- YOUR OBJECTIVE
What you return should be the exact lines from the one with "й скоординована реакція міжнародної спільноти" to the end of the records below, both included, and no pictures.
** DATA follows **
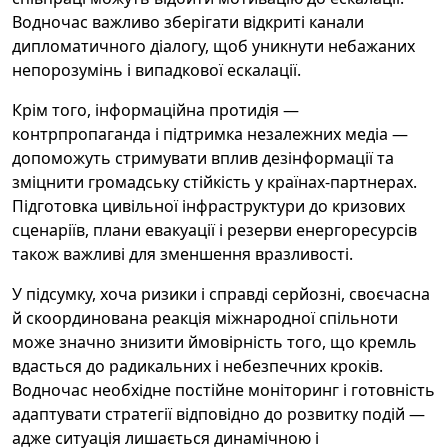
Водночас важливо зберігати відкриті канали
дипломатичного діалогу, щоб уникнути небажаних
непорозумінь і випадкової ескалації.
Крім того, інформаційна протидія —
контрпропаганда і підтримка незалежних медіа —
допоможуть стримувати вплив дезінформації та
зміцнити громадську стійкість у країнах-партнерах.
Підготовка цивільної інфраструктури до кризових
сценаріїв, плани евакуації і резерви енергоресурсів
також важливі для зменшення вразливості.
У підсумку, хоча ризики і справді серйозні, своєчасна
й скоординована реакція міжнародної спільноти
може значно знизити ймовірність того, що кремль
вдасться до радикальних і небезпечних кроків.
Водночас необхідне постійне моніторинг і готовність
адаптувати стратегії відповідно до розвитку подій —
адже ситуація лишається динамічною і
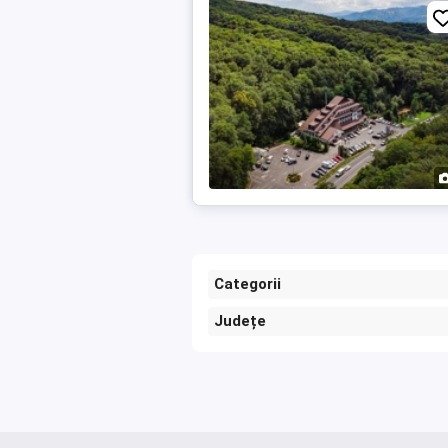
Categorii
Județe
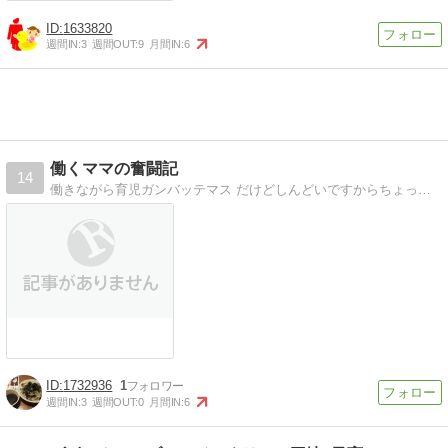
1633820
週間IN:
3
週間OUT:
9
月間IN:
6
働くママの奮闘記
14
働きながら育児ガンバッテマス だけどしんどいですからちょっと愚痴らせてください
1732936
1
週間IN:
3
週間OUT:
0
月間IN:
6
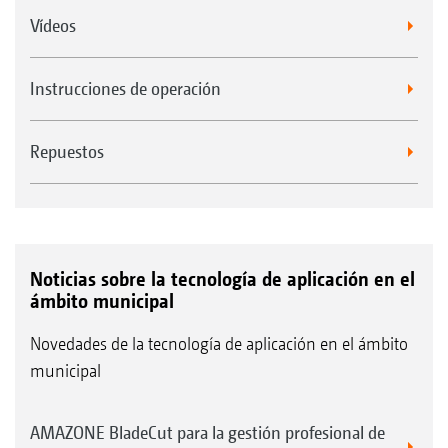
Vídeos
Instrucciones de operación
Repuestos
Noticias sobre la tecnología de aplicación en el
ámbito municipal
Novedades de la tecnología de aplicación en el ámbito
municipal
AMAZONE BladeCut para la gestión profesional de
** End of DATA **
- RESULT OF THIS EXERCISE
й скоординована реакція міжнародної спільноти
може значно знизити ймовірність того, що кремль
вдасться до радикальних і небезпечних кроків.
Водночас необхідне постійне моніторинг і готовність
адаптувати стратегії відповідно до розвитку подій —
адже ситуація лишається динамічною і
Categorii
Județe
1633820
週間IN:
3
週間OUT:
9
月間IN:
6
働くママの奮闘記
14
働きながら育児ガンバッテマス だけどしんどいですからちょっと愚痴らせてください
1732936
1
週間IN:
3
週間OUT:
0
月間IN:
6
Vídeos
Instrucciones de operación
Repuestos
Noticias sobre la tecnología de aplicación en el
ámbito municipal
Novedades de la tecnología de aplicación en el ámbito
municipal
AMAZONE BladeCut para la gestión profesional de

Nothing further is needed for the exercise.